● **Exercise instructions**:
a. Answer these questions from the call transcript:
(i) How many new enterprise-grade logos were opened in Q1?
(ii) What kind of client awarded Sonata a multi-year engagement to establish an AI co-innovation lab?
(iii) What combined revenue figure are the two investment verticals on track to reach?
b. Reproduce the part of the call transcript that opens with the words containing "Through our partnership" and closes with "with data-driven insights.".

● **Given passage**:
Number two, expanding significantly in BFSI and HLS, healthcare life sciences, over the last few years. Number three, deepening capabilities in data AI and modernization engineering, backed by our scaling talent across sales, delivery, HR, and finance operations to support our growth ambitions. This progress has come despite significant headwinds, which include ongoing pressure in retail and manufacturing, global retail and manufacturing, budget rationalizations by our large high-tech and banking clients, and SITL's continued impact on IT and ITS business, and potentially Microsoft going direct for large clients and a broader macroeconomic slowdown. Let me provide you an update on these strategy and goals, how we are faring. Our success is anchored on these three pillars, relevantly focused on large deals. In Q1, we won three large deals, underscoring our growing relevance and transformation impact we create for our clients by leveraging AI. Sharp execution across strategic verticals and geographies.
Through our partnership with Microsoft, AWS, and other ecosystem players, we opened seven new enterprise-grade logos in Q1, scaling Sonata for the next phase of growth, which is backed by our continuous investments in AI. In terms of large deals, they remain a cornerstone of our growth strategy, with approximately 45% of our pipeline comprising large and strategic opportunities. I'm pleased to share three marquee wins in Q1, which underscore our AI differentiation in the industry. First win is from a leading BFSI client in lending, who have awarded Sonata a multi-year contract to modernize their core lending platform and cloud infrastructure model transformation. The engagement focuses on enhancing customer experience, reducing technical debt, and driving AI enablement with data-driven insights.
The second large deal is from a global TMT leader, offering software and cloud services, has renewed and expanded their partnership with Sonata with additional budgets during the course of the year. The engagement includes continued engagement for Dynamics, AI, and data. The third win is for a BFSI client to consolidate and modernize their data platform support and core application development. Across these wins, Sonata differentiated through its AI-led transformation approach, integrating modern engineering practices and platform-driven data modernization to create real outcome-driven value for our clients. With that, let me provide you an update on the key AI wins during the course of the quarter. These are significant wins. They are not large, but they are very strategic for our go-forward build-out of Sonata. The first win on AI is with a global agriculture leader who has awarded Sonata a multi-year engagement to establish an AI co-innovation lab.
The initiative will drive AI product development for their enterprise platform, including custom copilots tailored for their trading desks. The second win, we have secured with a large Europe-based client to transform their digital acquisition strategy from search engine optimization to answer engine optimization. The solution will shift customer focus, customer experience from ranked search listings to position zero-zero answers, delivering a single, highly relevant response, boosting engagement and conversion. With that, let me provide you an update on the verticals in GEOS and SITL. We remain confident on our investment verticals, which are healthcare, life sciences, and banking financial services. We are on track to scale to $250 million in revenue over the next three to five years' time for these two verticals combined.

Structure-from-motion records
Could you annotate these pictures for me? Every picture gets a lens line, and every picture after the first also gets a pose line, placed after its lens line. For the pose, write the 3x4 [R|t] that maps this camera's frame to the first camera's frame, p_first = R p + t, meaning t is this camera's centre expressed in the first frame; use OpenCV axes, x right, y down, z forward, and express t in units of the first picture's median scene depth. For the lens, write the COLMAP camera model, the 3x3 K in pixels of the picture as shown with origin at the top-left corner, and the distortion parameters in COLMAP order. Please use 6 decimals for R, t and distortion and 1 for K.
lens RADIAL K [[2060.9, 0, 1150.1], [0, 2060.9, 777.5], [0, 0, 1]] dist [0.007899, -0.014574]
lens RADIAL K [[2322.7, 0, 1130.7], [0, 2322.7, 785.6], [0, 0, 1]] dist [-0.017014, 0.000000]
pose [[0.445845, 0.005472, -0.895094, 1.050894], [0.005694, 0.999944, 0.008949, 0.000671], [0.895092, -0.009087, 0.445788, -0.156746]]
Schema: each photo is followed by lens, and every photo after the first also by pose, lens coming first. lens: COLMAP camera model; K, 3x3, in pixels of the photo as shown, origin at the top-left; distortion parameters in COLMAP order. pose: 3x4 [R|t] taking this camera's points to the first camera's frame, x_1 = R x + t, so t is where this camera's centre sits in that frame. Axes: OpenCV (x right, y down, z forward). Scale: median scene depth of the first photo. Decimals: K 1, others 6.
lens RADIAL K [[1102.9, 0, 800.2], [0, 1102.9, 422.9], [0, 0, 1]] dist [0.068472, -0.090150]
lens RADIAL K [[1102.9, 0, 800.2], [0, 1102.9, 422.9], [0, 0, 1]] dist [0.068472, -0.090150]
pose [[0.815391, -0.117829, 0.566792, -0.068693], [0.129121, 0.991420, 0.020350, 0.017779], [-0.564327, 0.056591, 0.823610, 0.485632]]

● **Answers per task**:
a.
(i) Seven.
(ii) A global agriculture leader.
(iii) $250 million, over the next three to five years.

b.
Through our partnership with Microsoft, AWS, and other ecosystem players, we opened seven new enterprise-grade logos in Q1, scaling Sonata for the next phase of growth, which is backed by our continuous investments in AI. In terms of large deals, they remain a cornerstone of our growth strategy, with approximately 45% of our pipeline comprising large and strategic opportunities. I'm pleased to share three marquee wins in Q1, which underscore our AI differentiation in the industry. First win is from a leading BFSI client in lending, who have awarded Sonata a multi-year contract to modernize their core lending platform and cloud infrastructure model transformation. The engagement focuses on enhancing customer experience, reducing technical debt, and driving AI enablement with data-driven insights.